Purpose: Phase I: To determine the maximum tolerated doses, toxicities, and pharmacokinetics of imatinib mesylate (Gleevec) in patients with malignant gliomas taking enzyme-inducing antiepileptic drugs (EIAED) or not taking EIAED. Phase II: To determine the therapeutic efficacy of imatinib. Experimental Design: Phase I component used an interpatient dose escalation scheme. End points of the phase II component were 6-month progression-free survival and response. Results: Fifty patients enrolled in the phase I component (27 EIAED and 23 non-EIAED). The maximum tolerated dose for non-EIAED patients was 800 mg/d. Dose-limiting toxicities were neutropenia, rash, and elevated alanine aminotransferase. EIAED patients received up to 1,200 mg/d imatinib without developing dose-limiting toxicity. Plasma exposure of imatinib was reduced by ∼68% in EIAED patients compared with non-EIAED patients. Fifty-five non-EIAED patients (34 glioblastoma multiforme and 21 anaplastic glioma) enrolled in the phase II component. Patients initially received 800 mg/d imatinib; 15 anaplastic glioma patients received 600 mg/d after hemorrhages were observed. There were 2 partial response and 6 stable disease among glioblastoma multiforme patients and 0 partial response and 5 stable disease among anaplastic glioma patients. Six-month progression-free survival was 3% for glioblastoma multiforme and 10% for anaplastic glioma patients. Five phase II patients developed intratumoral hemorrhages. Conclusions: Single-agent imatinib has minimal activity in malignant gliomas. CYP3A4 inducers, such as EIAEDs, substantially decreased plasma exposure of imatinib and should be avoided in patients receiving imatinib for chronic myelogenous leukemia and gastrointestinal stromal tumors. The evaluation of the activity of combination regimens incorporating imatinib is under way in phase II trials.
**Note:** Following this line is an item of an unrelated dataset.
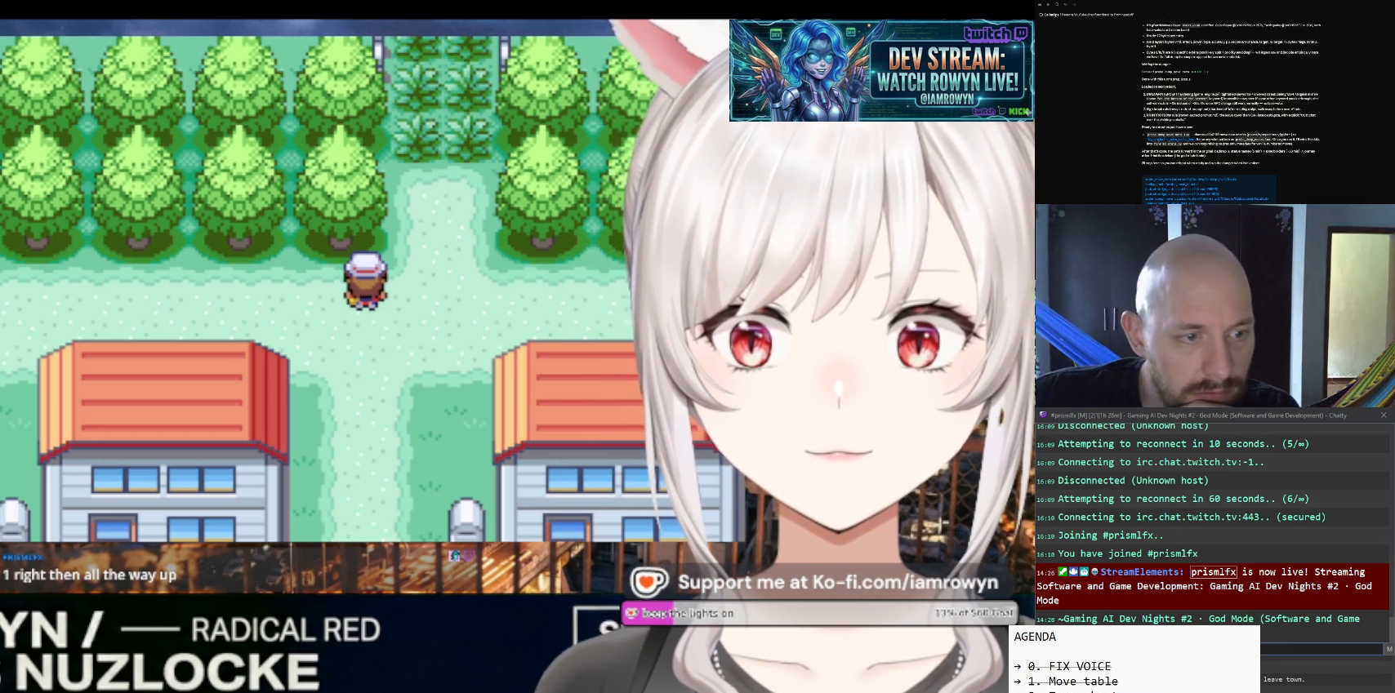
{"buttons": ["DPAD_UP"], "events": []}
Phase II study of CCI-779 in patients with recurrent glioblastoma multiforme

Purpose: Loss of PTEN, which is common in glioblastoma multiforme (GBM), results in activation of the mammalian target of rapapmycin (mTOR), thereby increasing mRNA translation of a number of key proteins required for cell-cycle progression. CCI-779 is an inhibitor of mTOR. The primary objectives of this study were to determine the efficacy of CCI-779 in patients with recurrent GBM and to further assess the toxicity of the drug. Experimental Design: CCI-779 was administered weekly at a dose of 250 mg intravenously for patients on enzyme-inducing anti-epileptic drugs (EIAEDs). Patients not on EIAEDs were initially treated at 250 mg; however, the dose was reduced to 170 mg because of intolerable side effects. Treatment was continued until unacceptable toxicity, tumor progression, or patient withdrawal. The primary endpoint was 6-month progression-free survival. Results: Forty-three patients were enrolled; 29 were not on EIAEDs. The expected toxicity profile of increased lipids, lymphopenia, and stomatitis was seen. There were no grade IV hematological toxicities and no toxic deaths. One patient was progression free at 6 months. Of the patients assessable for response, there were 2 partial responses and 20 with stabilization of disease. The median time to progression was 9 weeks. Conclusions: CCI-779 was well tolerated at this dose schedule; however, there was no evidence of efficacy in patients with recurrent GBM. Despite initial disease stabilization in approximately 50% of patients, the durability of response was short. Because of the low toxicity profile, CCI-779 may merit exploration in combination with other modalities.